Broadly, these options include spreading the compensation payable by the CSLR over a longer period of time, applying a special levy to the subsector that has exceeded the cap, or applying a special levy across additional subsectors as well.

Importantly, as the consultation paper noted, the minister’s “power to exercise these options is discretionary” and there are no requirements for a particular action and, indeed, no time frame for the minister to make the decision.

The options available to Mulino are also not mutually exclusive, and he can choose to make a determination that “both imposes a special levy and spreads compensation out over a longer period, and may choose to make a determination that imposes a special levy that does not recover the full amount of the excess”.

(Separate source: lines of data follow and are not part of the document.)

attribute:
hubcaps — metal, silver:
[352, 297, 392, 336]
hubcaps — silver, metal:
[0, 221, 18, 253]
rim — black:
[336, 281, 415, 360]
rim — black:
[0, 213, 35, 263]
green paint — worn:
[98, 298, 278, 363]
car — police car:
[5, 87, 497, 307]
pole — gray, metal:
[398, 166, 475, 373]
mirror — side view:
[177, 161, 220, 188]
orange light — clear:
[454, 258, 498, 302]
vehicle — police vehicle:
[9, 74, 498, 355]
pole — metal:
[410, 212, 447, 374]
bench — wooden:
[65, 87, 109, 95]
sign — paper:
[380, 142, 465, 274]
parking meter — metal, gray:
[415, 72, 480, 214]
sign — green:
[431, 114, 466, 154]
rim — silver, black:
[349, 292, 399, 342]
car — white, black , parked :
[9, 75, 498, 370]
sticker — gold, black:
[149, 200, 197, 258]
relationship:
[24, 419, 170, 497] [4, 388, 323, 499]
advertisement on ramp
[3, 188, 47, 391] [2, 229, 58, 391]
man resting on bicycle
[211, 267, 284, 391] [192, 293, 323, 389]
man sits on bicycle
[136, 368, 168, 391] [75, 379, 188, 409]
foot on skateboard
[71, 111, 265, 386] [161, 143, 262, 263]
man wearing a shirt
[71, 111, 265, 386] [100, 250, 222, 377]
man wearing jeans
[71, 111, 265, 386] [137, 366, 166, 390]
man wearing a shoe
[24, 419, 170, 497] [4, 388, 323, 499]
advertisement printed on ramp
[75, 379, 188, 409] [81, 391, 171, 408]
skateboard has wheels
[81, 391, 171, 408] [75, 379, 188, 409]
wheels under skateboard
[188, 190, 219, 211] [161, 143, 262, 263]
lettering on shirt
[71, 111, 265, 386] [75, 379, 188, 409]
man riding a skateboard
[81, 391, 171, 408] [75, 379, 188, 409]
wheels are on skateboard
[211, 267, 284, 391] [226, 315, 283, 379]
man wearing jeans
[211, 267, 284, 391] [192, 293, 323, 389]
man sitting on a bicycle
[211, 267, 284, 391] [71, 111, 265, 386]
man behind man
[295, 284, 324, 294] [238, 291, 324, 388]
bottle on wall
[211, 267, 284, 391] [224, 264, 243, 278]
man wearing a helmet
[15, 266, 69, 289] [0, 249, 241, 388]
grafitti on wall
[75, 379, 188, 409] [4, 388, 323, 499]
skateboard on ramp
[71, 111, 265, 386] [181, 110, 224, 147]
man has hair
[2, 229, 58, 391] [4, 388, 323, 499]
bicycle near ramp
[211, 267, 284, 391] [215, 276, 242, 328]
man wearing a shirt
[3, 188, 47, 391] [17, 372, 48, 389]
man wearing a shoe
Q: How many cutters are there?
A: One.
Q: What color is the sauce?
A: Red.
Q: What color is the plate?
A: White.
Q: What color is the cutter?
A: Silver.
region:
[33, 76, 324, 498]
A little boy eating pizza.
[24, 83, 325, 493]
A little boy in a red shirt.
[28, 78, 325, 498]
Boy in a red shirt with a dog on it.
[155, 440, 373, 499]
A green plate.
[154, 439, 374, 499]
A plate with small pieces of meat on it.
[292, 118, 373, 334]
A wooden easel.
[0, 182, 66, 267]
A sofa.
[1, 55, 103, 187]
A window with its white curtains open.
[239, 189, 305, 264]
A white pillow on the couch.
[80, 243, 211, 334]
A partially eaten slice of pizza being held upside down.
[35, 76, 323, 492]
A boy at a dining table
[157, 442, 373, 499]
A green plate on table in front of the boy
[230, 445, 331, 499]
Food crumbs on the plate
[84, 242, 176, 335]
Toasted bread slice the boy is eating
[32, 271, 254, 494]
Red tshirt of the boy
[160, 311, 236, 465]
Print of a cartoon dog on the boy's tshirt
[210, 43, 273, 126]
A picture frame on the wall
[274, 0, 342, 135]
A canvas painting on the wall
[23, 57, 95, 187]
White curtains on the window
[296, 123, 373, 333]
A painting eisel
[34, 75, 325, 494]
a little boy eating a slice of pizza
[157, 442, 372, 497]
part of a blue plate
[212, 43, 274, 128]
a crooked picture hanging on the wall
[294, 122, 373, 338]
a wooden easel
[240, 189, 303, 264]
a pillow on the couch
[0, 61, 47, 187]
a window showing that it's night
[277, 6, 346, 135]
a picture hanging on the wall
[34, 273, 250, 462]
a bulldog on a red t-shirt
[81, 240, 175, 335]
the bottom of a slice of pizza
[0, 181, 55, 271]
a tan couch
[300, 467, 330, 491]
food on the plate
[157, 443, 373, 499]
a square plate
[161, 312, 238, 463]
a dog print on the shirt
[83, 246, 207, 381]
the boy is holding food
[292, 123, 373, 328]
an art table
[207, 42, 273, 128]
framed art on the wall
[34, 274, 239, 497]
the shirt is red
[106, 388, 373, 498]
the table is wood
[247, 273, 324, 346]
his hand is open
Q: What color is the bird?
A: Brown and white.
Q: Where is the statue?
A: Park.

“In circumstances where an amount that is less than the full excess is levied (including when no special levy is imposed), the amount of shortfall would be added to the CSLR operator’s estimates for subsequent levy periods,” the paper said.

Responding to the announcement, Financial Services Council (FSC) chief executive Blake Briggs said the FSC would “closely review the options outlined in the consultation paper”.

“The industry welcomes the minister’s engagement on the CSLR special levy,” Briggs said.

“In considering whether and how to determine a special levy, the minister should have regard to the risk of entrenching further moral hazard into the scheme through underwriting investment losses, the financial sustainability and viability of subsectors, and spreading the cost as widely as possible to minimise the burden on any one sector.”

He also urged the minister to “prioritise responding to the outcomes of Treasury’s review of the design of the scheme”, which was first announced in January.

“That review was established to assess the scheme’s framework, scope and sustainability on an ongoing basis. If the industry is going to bear the costs of the $47 million special levy, the industry needs assurance that the scheme will not continue to blow out year on year,” Briggs said.

“Already we have seen the scheme blow out by 840 per cent from Treasury’s initial estimate of $8.1 million per year to $75.7 million. It is simply not sustainable to have an indeterminate and growing liability being imposed on the parts of the sector doing the right thing, to pay for the sins of others.”